Trio elétrico (/pt/, electric trio) is a kind of truck or float equipped with a high-power sound system and a stage for music performance on the top, playing for the crowd as it drives through the cities. It was created in Bahia specifically for Carnival and it is now used in similar events in other districts and countries. This setup is used in Brazilian Carnival inside the blocos carnavalescos and other festivals in Brazil, specially in micaretas. The idea was introduced in 1949 during a carnival in Bahia by the duo Dodô e Osmar (Adolfo Nascimento and Osmar Macedo).

Some Brazilian artists have been known to sing on a Trio, such as Elba Ramalho, Daniela Mercury, Ivete Sangalo, Saulo Fernandes, Cláudia Leitte, Carlinhos Brown (from Timbalada), Asa de Águia and Chiclete com Banana.

== History ==
The trio elétrico arises from the "dupla eletrica" ("Electric Duo"), composed of the two friends Adolfo Antônio Nascimento (Dodô) and Osmar Álvares de Macêdo. In 1950, the two used a Ford Model T to perform their self-made electric instrument, known as pau eletrico (electric log), during Bahia carnival. They drove through the streets playing music powered by the car battery. The show took place in the city centre on carnival Sunday and attracted a large crowd.

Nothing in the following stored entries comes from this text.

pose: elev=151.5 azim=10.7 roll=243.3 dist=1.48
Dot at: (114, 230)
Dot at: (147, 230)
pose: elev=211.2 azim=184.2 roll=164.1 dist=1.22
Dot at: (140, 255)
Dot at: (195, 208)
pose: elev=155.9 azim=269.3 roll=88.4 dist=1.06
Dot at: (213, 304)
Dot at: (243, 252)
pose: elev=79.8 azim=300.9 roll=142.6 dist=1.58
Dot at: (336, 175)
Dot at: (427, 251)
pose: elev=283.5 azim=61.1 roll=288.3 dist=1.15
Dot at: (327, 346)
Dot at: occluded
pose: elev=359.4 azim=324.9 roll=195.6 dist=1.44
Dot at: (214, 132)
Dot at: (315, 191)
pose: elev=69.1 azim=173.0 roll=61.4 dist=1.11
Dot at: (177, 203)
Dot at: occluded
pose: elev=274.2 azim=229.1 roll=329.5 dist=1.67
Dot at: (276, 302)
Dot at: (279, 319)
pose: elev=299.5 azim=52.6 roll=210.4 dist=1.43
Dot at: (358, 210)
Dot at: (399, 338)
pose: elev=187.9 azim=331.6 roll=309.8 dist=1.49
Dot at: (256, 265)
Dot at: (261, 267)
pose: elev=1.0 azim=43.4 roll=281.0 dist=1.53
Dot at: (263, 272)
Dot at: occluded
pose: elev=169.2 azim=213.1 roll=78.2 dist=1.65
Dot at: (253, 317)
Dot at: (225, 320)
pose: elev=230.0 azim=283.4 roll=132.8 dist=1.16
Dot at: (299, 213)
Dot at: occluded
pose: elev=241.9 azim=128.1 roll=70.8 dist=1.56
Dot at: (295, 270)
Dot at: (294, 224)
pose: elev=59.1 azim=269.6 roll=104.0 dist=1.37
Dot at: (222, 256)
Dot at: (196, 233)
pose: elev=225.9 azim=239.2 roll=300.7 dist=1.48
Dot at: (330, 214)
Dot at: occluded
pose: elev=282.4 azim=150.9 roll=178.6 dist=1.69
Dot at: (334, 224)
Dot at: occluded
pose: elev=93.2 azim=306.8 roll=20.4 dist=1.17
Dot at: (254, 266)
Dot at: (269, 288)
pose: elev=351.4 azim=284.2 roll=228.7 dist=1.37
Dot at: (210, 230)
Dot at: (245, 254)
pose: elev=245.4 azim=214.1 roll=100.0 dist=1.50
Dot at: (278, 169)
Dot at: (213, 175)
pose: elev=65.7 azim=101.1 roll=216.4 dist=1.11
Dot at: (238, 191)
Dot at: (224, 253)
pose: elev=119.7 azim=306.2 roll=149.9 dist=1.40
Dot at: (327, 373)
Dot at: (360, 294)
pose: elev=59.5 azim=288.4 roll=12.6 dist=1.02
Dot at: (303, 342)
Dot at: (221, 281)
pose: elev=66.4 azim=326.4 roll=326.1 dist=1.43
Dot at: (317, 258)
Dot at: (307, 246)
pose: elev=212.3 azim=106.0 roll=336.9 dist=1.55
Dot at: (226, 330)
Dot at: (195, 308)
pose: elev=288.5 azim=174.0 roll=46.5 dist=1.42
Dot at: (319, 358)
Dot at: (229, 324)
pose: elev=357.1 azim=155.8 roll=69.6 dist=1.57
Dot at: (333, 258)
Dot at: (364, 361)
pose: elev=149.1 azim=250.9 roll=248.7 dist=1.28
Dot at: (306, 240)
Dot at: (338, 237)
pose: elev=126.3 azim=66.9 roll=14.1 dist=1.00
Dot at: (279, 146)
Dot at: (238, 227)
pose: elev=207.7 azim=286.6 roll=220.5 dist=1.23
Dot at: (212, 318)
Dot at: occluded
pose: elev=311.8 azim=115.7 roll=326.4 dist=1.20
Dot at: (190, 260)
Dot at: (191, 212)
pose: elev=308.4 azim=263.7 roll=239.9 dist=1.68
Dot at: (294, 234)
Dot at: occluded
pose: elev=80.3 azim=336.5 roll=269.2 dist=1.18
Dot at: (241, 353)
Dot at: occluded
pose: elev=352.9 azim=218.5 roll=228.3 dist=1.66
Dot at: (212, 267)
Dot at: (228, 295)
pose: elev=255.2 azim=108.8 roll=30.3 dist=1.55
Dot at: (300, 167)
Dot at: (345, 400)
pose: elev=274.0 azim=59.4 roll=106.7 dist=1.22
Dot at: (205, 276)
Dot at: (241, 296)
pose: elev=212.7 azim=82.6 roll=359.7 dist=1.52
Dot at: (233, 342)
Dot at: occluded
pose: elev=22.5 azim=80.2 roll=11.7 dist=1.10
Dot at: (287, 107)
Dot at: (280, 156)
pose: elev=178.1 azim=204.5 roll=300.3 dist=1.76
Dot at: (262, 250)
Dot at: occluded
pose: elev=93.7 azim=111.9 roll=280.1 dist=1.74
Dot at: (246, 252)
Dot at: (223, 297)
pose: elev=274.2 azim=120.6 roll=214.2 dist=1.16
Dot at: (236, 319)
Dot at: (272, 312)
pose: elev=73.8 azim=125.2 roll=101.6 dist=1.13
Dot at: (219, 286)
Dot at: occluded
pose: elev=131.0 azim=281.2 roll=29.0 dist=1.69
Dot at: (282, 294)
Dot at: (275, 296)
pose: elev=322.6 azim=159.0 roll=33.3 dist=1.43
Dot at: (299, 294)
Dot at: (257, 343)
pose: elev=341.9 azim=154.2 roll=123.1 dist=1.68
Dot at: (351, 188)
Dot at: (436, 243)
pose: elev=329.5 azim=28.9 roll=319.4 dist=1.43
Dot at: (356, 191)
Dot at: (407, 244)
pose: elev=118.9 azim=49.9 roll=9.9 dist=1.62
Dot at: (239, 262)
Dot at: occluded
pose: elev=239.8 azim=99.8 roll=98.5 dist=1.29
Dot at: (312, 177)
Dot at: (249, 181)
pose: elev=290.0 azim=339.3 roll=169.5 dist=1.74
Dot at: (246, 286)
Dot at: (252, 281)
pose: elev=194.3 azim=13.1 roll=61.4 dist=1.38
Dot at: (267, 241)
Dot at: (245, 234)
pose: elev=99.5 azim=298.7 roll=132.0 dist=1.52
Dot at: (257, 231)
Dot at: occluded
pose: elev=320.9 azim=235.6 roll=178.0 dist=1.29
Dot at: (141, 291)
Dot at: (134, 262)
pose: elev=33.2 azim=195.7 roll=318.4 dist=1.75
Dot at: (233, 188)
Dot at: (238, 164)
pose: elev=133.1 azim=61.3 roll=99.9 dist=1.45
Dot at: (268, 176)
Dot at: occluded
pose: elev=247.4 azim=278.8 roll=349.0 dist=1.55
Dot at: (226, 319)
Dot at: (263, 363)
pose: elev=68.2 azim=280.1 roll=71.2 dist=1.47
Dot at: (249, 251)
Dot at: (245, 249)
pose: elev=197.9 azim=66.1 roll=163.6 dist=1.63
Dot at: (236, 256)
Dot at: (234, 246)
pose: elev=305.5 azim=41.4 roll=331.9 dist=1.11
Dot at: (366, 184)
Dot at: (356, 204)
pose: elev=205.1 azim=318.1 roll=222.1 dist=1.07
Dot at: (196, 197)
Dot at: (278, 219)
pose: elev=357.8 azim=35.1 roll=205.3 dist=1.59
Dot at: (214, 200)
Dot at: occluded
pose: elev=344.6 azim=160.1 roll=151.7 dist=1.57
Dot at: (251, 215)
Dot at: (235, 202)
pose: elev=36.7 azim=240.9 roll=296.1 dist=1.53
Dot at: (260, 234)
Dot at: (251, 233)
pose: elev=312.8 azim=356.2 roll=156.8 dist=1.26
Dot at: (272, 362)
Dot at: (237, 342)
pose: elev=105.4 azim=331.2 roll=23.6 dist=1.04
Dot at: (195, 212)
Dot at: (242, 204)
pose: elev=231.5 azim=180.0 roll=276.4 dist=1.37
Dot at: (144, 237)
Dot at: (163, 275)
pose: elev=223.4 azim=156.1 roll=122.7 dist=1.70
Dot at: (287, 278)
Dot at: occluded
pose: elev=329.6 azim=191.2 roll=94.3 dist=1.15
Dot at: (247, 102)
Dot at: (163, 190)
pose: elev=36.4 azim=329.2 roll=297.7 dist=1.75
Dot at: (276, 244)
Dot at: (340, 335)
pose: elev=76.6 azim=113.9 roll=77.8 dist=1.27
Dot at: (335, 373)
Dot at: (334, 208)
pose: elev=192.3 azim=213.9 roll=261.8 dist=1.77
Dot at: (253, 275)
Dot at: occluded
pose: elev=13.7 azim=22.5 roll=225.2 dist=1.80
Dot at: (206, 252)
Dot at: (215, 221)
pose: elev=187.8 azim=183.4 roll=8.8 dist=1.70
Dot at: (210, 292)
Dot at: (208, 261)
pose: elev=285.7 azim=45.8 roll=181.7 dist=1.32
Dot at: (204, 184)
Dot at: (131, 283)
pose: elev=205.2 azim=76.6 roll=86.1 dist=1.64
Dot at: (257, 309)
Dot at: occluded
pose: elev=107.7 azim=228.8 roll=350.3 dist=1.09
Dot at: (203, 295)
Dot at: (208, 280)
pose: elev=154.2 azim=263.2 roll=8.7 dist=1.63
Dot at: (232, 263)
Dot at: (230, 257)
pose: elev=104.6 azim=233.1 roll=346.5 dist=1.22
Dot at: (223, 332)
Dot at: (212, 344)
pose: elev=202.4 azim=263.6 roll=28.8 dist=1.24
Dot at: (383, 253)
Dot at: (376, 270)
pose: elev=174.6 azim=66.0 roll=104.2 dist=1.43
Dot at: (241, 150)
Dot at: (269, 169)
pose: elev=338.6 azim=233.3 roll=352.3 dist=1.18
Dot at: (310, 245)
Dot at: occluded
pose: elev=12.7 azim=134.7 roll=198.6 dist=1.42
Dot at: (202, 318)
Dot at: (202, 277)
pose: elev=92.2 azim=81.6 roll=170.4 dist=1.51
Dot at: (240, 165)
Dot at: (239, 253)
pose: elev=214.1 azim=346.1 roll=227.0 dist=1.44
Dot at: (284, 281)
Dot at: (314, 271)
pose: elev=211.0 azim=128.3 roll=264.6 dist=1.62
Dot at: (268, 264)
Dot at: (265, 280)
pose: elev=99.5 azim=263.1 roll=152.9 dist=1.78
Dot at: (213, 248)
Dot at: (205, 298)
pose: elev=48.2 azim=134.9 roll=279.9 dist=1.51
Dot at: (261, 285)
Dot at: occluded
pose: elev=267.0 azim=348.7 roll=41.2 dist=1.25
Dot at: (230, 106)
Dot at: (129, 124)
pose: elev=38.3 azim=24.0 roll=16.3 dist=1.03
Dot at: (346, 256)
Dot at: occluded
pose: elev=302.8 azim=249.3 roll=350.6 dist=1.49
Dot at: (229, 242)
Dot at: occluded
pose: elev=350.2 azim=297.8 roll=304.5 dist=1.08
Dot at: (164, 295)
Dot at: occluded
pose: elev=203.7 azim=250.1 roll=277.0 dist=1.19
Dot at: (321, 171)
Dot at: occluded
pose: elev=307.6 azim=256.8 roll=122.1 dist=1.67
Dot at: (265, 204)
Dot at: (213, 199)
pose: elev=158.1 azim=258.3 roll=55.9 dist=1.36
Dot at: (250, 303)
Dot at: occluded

The name "trio elétrico" was coined in 1951 when Dodô and Osmar invited a friend to perform with them, the architect Temístocles Aragão, turning their dupla into a trio. They played through Salvador in a Chrysler pick-up. Though the name originally referred to the band, it became better known for their invention of a motorized band stage.

Another invention from Bahia, the "micaretas" (an out-of-season Carnival) began using the trios or floats. Today, there is a huge industry for the production, maintenance and leasing of trios. Many new artists are discovered on trios.

In 1983, a trio built in Italy was inaugurated in Piazza Navona in the presence of 80 thousand people who danced to the electric sound of Dodô, Osmar and Armandinho. That was the first time a trio was featured out of Brazil.

In 1985, invited by students of the University of Toulouse, in France, Armandinho, Dodô and Osmar traveled once more to Europe to take some of Carnival to more than 100 thousand people in Toulouse.

The trio is known worldwide as one of the symbols of Brazilian culture, its music and its Carnival.